The exact implementation of the C++ Standard is an implementation detail: it varies from compiler to compiler, from platform to platform, etc...
Now, even though you could in theory use a split stack for C++, major implementations use a contiguous segment of memory (of varying size).
This contiguity and frequent reuse do indeed easily reap the benefits of caches, however it is not a panacea either. Actually, you can also create artificial scenarios for cache bounces: if your L1 cache is small (32k ?) and has 2-ways associativity, then you can easily craft a scenario that requires accessing the L2 cache. Just use a 64k array on your stack (it's small enough not to blow it up), and then access data at 0, 16k, 32k, and 48k repeatedly in a loop: it should trigger lots of evictions and requires fetches from L2 cache.

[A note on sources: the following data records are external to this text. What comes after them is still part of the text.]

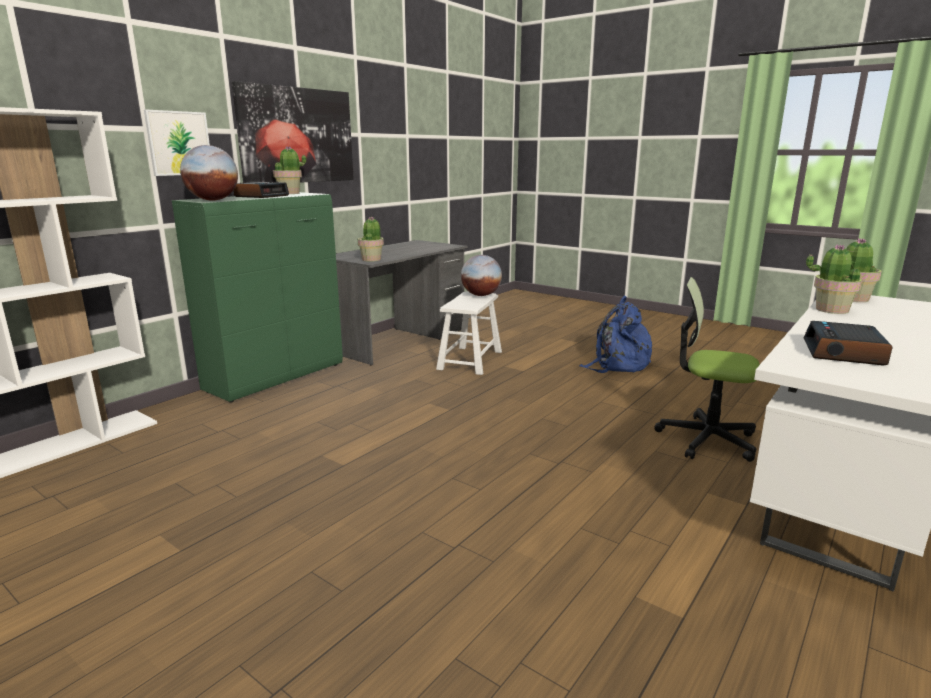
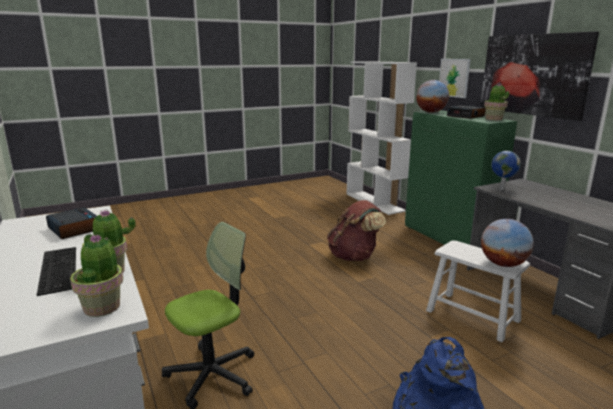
camera: 115 degrees right, 0 degrees up
potted plant [358,217,384,262] -> globe [491,151,521,190]
none -> keyboard [37,247,76,296]
none -> brown backpack [327,200,386,261]

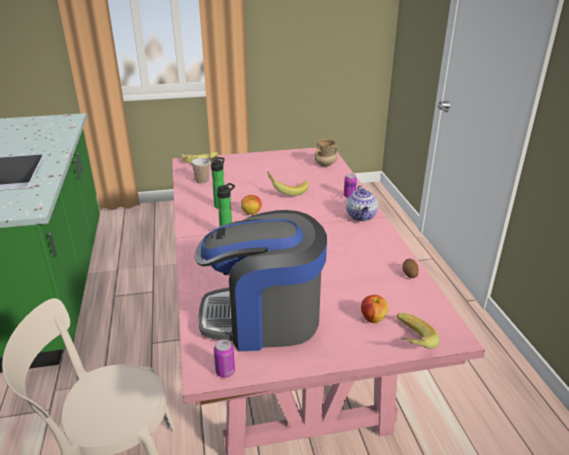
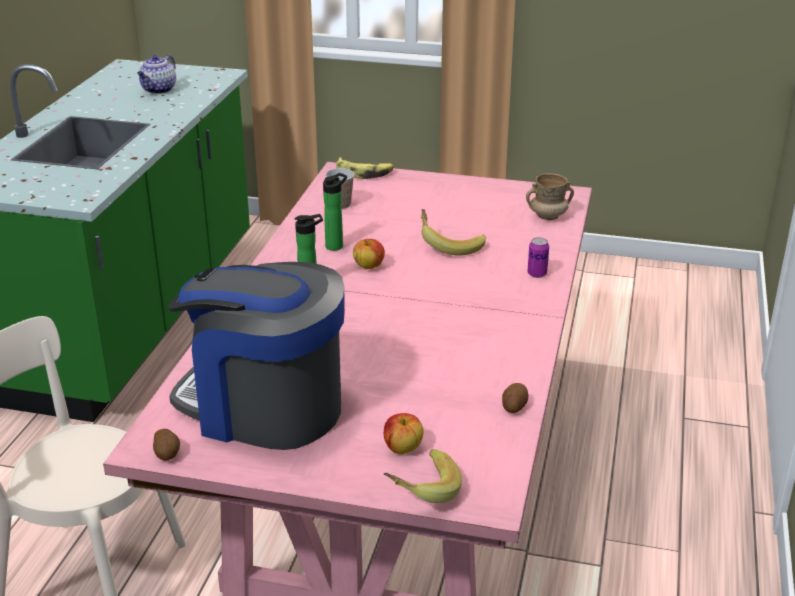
camera: 25 degrees right, 0 degrees up
can [214,339,235,378] -> potato [153,429,180,461]
teapot [346,186,378,221] -> teapot moved to [137,55,176,94]

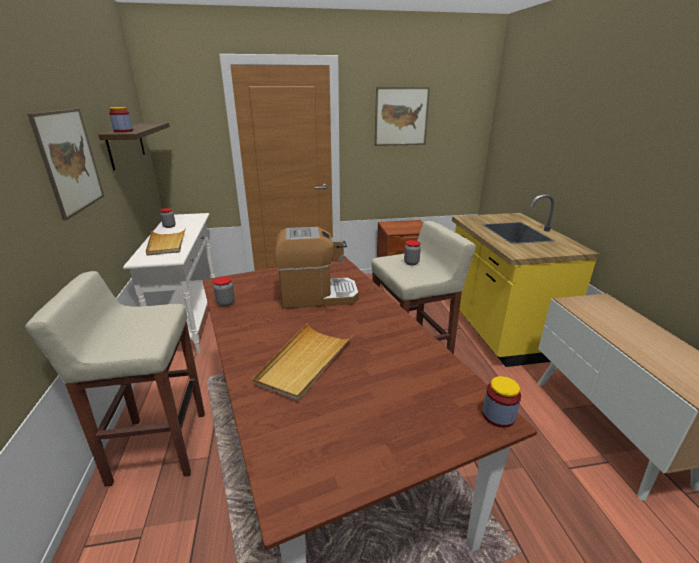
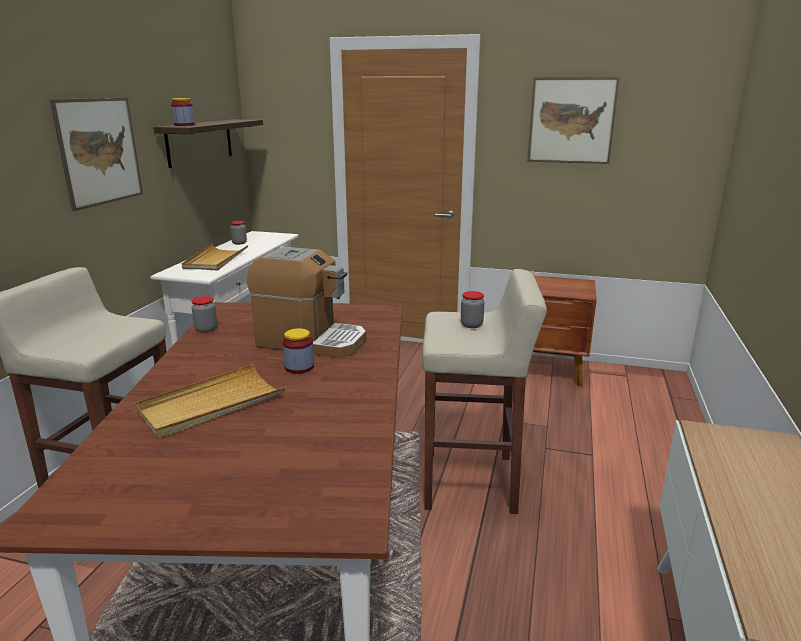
camera: 25 degrees right, 5 degrees down
yellow counter [450,194,599,367] -> none
jar [482,376,521,428] -> jar moved to [282,328,314,374]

So, it is not really that the stack itself is so cache-friendly, but rather than its usage is predictable and well-known. You could reap the same cache benefits with a custom-made allocator (though allocation would be slightly slower).
On the other hand, there are other advantages and disadvantages to using the stack:
- disadvantage: if you attempt to consume too much of it, you get a Stack Overflow.
- disadvantage: if you overwrite an array on the stack, you might corrupt the stack itself, and it is a debug nightmare (it's also used by so called Stack Smashing attacks).
- advantage: C++ has specific patterns (RAII, SBRM) that take advantage of the behavior of the stack. Deterministic "undo" actions are a joy to program with.
So in the end I would be wary of deciding between stack and heap solely based on potential cache behavior.